(Extracted data entries)
━━━━━━━━━━

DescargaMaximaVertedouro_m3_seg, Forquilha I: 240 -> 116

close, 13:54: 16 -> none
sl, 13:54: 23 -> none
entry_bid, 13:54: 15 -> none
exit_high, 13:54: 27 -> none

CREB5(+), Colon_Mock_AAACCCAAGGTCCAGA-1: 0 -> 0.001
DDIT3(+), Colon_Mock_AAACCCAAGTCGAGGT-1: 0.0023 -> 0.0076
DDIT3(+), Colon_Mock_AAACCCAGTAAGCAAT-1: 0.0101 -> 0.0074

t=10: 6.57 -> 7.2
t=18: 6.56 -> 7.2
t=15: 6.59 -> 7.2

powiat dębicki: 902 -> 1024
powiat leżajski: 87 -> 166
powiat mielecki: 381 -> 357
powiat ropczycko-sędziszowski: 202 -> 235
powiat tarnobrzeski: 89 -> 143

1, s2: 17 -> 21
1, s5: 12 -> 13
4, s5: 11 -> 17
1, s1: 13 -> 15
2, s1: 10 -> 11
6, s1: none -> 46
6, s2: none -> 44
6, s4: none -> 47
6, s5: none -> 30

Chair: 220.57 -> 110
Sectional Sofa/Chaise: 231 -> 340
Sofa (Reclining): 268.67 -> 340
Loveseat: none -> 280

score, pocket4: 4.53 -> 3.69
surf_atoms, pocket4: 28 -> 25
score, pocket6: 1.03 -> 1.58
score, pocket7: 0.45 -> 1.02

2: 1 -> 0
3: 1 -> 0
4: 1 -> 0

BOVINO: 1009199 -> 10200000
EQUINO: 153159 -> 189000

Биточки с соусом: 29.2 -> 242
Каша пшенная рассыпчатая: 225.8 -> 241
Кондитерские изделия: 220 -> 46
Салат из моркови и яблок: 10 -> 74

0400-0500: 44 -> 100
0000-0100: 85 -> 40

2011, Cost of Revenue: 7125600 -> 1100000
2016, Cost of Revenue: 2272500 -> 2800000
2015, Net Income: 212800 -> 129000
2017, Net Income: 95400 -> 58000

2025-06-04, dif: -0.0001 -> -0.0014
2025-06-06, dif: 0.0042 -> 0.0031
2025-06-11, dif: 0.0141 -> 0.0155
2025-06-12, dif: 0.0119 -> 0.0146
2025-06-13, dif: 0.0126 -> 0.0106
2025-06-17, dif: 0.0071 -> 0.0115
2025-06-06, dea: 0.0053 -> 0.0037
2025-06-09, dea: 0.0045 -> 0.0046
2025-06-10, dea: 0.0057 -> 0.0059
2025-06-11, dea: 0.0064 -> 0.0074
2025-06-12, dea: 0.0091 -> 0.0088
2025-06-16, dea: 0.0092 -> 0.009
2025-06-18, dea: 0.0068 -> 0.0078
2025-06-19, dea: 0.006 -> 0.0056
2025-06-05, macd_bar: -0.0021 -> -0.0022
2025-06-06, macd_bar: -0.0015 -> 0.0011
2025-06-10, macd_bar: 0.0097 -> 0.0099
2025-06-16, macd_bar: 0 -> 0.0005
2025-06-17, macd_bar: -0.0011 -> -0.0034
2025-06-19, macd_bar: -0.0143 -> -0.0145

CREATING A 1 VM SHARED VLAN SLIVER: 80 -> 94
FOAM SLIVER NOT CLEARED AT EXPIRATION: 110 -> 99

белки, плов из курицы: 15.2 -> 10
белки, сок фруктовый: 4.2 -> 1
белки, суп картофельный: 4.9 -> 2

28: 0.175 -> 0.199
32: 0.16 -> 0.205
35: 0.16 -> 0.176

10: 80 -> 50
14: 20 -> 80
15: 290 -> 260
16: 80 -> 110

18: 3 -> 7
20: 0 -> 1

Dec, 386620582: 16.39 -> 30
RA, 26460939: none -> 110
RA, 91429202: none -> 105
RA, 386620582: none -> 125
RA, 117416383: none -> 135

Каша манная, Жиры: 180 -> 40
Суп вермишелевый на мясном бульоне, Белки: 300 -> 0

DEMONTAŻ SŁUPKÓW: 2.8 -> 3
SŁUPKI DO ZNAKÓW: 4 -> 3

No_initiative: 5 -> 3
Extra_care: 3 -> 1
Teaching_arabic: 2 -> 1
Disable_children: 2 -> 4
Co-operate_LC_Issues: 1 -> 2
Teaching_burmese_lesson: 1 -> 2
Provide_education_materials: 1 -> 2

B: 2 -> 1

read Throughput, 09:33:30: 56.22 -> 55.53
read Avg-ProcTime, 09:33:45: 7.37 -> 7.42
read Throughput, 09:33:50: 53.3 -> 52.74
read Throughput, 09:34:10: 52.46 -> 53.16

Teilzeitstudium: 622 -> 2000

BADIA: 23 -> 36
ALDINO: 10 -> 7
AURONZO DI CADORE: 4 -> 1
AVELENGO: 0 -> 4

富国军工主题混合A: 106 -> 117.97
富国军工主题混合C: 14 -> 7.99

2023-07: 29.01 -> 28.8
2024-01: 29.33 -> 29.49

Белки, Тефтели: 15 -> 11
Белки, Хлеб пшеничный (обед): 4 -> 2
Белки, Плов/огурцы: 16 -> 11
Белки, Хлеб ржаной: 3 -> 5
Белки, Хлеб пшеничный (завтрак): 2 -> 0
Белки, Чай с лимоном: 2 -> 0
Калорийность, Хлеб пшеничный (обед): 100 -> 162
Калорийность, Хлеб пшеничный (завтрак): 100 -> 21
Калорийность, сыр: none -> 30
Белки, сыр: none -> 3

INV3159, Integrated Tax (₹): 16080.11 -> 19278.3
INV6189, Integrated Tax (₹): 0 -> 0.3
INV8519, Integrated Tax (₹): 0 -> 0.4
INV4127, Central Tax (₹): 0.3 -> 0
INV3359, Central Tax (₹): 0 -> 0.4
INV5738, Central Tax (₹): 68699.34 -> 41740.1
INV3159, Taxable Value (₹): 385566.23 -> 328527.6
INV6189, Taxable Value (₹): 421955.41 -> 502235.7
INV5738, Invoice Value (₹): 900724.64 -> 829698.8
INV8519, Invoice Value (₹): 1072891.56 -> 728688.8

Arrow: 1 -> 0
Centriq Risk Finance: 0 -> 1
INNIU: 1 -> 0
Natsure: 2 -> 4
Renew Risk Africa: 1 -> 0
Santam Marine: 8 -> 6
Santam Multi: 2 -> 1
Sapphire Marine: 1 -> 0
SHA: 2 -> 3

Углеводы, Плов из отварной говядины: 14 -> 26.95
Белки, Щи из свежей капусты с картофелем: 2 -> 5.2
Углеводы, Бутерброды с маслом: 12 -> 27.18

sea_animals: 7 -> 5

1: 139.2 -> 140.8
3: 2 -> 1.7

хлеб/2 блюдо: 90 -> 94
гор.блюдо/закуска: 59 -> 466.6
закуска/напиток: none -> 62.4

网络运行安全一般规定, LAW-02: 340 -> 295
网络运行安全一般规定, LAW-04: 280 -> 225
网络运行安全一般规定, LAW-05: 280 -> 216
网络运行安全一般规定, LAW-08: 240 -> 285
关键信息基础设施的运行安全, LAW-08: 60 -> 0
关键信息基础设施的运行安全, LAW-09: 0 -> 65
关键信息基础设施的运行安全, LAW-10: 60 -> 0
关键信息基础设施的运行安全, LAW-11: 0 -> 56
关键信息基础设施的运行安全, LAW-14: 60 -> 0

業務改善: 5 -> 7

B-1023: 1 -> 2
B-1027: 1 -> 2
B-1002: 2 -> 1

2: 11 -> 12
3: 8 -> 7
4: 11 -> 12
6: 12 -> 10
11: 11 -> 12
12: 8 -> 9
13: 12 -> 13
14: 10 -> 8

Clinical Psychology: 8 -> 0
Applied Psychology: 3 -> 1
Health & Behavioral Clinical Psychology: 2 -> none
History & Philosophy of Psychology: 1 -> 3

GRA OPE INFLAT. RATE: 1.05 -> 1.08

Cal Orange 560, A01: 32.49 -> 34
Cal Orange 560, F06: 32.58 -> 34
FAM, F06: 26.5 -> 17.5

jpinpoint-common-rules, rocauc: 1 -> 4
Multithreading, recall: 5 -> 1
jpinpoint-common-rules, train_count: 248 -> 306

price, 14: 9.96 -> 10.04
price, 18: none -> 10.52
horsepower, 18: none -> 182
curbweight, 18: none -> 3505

━━━━━━━━━━

**Task to complete**.
Look above for the line with "read Avg-ProcTime, 09:33:45: 7.37 -> 7.42" and the line with "INV6189, Integrated Tax (₹): 0 -> 0.3", and reproduce exactly those two lines plus every line between, nothing more.

**Problem solution**.
read Avg-ProcTime, 09:33:45: 7.37 -> 7.42
read Throughput, 09:33:50: 53.3 -> 52.74
read Throughput, 09:34:10: 52.46 -> 53.16

Teilzeitstudium: 622 -> 2000

BADIA: 23 -> 36
ALDINO: 10 -> 7
AURONZO DI CADORE: 4 -> 1
AVELENGO: 0 -> 4

富国军工主题混合A: 106 -> 117.97
富国军工主题混合C: 14 -> 7.99

2023-07: 29.01 -> 28.8
2024-01: 29.33 -> 29.49

Белки, Тефтели: 15 -> 11
Белки, Хлеб пшеничный (обед): 4 -> 2
Белки, Плов/огурцы: 16 -> 11
Белки, Хлеб ржаной: 3 -> 5
Белки, Хлеб пшеничный (завтрак): 2 -> 0
Белки, Чай с лимоном: 2 -> 0
Калорийность, Хлеб пшеничный (обед): 100 -> 162
Калорийность, Хлеб пшеничный (завтрак): 100 -> 21
Калорийность, сыр: none -> 30
Белки, сыр: none -> 3

INV3159, Integrated Tax (₹): 16080.11 -> 19278.3
INV6189, Integrated Tax (₹): 0 -> 0.3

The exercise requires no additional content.